One of the opportunities that Cloud Atlas has with its unique premise is the chance to combine these stories in interesting and original ways. Unfortunately it doesn’t fully use this opportunity. Not all the time anyway.
Technically, I did think it was very well edited. The different segments from the stories that were cut together in a way that matched the ebbs and flows of each storyline. For example, the two escape sequences from the retirement home and from the futuristic jail worked well together, as did Halle Berry as the journalist looking around for something out of place matching the tension of her in the future exploring the ancient temple.
This also allowed for some great scene transitions as well, both visual and auditory, such as the sound of horse hooves blending in with the sound of a train engine. There’s another great cut involving a car crashing into water as well. These are the sort of transitions which remind me of the famous matchstick sunrise of Lawrence of Arabia.
Make-up is a huge part of Cloud Atlas, since different actors have to play many various roles, many of which are not even the same gender or ethnicity. Unfortunately, the make-up quality is all over the map. There are some near flawless examples, like Halle Berry as the musician’s wife, where it looks great. There are other terrible examples as well, like Hugo Weaving as a female nurse and Doona Bae as the plantation daughter’s owner, which are very distracting.
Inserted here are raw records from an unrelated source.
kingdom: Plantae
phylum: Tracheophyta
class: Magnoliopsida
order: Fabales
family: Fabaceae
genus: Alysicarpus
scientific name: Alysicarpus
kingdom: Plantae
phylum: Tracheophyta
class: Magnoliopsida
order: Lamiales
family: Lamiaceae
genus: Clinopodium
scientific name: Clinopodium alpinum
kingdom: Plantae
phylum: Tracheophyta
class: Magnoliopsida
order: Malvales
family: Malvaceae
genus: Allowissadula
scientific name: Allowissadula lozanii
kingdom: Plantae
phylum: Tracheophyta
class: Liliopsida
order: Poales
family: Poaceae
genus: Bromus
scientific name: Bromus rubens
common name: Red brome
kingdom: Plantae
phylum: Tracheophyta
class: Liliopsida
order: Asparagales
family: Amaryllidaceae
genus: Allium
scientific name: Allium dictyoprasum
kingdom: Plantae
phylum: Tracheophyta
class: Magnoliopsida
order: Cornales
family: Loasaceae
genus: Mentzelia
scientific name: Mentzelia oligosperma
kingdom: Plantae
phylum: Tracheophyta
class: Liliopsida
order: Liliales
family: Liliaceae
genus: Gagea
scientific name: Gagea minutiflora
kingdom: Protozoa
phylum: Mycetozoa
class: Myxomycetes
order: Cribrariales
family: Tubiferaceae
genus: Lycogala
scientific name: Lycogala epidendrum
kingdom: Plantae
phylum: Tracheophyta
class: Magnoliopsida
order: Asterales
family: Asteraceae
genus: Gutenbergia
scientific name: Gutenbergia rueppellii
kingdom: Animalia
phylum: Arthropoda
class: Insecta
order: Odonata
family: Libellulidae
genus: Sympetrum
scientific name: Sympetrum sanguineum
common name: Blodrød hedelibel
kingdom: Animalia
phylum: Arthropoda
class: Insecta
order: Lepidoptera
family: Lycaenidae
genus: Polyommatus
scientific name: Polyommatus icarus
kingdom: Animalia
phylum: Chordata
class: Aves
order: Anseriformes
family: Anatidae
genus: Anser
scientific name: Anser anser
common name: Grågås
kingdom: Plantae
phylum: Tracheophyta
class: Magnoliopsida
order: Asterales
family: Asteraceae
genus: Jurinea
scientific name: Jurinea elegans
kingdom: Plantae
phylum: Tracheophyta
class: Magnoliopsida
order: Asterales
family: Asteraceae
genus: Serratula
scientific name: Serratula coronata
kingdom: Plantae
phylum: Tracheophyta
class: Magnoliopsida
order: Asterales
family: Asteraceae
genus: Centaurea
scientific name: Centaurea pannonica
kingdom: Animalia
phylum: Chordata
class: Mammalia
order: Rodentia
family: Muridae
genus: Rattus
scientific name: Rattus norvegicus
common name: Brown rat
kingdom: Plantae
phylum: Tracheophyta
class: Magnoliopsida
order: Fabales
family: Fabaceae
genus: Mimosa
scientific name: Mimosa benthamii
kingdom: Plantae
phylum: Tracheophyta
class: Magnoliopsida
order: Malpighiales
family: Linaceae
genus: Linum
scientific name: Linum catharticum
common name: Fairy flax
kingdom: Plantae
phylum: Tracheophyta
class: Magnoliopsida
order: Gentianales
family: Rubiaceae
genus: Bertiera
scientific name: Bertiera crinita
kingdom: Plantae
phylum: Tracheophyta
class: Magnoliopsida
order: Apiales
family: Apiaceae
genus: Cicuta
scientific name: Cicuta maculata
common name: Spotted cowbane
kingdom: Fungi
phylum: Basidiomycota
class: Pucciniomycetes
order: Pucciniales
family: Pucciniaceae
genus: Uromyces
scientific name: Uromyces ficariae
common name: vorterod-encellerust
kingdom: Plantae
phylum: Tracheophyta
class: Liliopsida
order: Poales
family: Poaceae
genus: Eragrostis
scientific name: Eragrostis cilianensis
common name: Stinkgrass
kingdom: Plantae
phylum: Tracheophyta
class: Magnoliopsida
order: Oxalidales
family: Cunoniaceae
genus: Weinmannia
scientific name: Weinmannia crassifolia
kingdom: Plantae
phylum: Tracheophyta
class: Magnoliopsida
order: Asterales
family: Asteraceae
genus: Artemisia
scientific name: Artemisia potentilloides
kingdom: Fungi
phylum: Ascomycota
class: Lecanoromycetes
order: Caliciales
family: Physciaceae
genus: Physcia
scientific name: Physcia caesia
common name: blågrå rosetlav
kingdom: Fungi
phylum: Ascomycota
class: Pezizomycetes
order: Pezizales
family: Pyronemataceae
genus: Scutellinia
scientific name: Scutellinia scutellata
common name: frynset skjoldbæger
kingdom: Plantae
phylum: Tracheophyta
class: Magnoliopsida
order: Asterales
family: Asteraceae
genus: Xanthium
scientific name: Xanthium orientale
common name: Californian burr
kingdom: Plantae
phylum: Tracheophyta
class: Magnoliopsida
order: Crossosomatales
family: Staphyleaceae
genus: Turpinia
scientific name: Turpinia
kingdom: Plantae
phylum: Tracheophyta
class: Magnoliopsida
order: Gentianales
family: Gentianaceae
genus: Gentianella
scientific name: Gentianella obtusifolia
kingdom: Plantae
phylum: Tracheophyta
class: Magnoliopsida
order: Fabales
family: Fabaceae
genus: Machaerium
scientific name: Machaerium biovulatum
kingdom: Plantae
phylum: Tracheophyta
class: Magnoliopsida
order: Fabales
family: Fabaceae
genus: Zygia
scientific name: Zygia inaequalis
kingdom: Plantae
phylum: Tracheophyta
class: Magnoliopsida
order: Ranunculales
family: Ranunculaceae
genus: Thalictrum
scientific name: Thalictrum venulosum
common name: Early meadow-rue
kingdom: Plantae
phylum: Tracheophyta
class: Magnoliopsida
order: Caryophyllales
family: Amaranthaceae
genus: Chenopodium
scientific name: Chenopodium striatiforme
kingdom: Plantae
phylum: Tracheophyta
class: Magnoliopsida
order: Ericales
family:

But the one idea which could have really elevated this from a neat, fun movie to a great movie is how the 6 tales fit together on a narrative level. However, this is where the movie falls short. The whole time watching, I kept looking for connections to grasp onto to string these plotlines together, but they were very elusive. Even at the end, nothing really came together at all. Ultimately, this left me slightly underwhelmed and disappointed with the whole production.
Now I know that subtlety is something to be admired in film, but this movie makes me ask at what cost. Is there a point where it becomes over-subtle? In a case like this I would say that even though the connections between the characters and timelines shouldn’t be obvious, they should still be visible, and I don’t believe they are here. No, perhaps this is a case where multiple viewings will help us to latch onto hidden meanings (like the purpose of the comet birthmark), or maybe it will just reveal that there are no real connections. Either way, that feeling of inter-connectivity that the movie promises at the start doesn’t pay off. However, that difference only prevents this otherwise interesting film to reach greatness.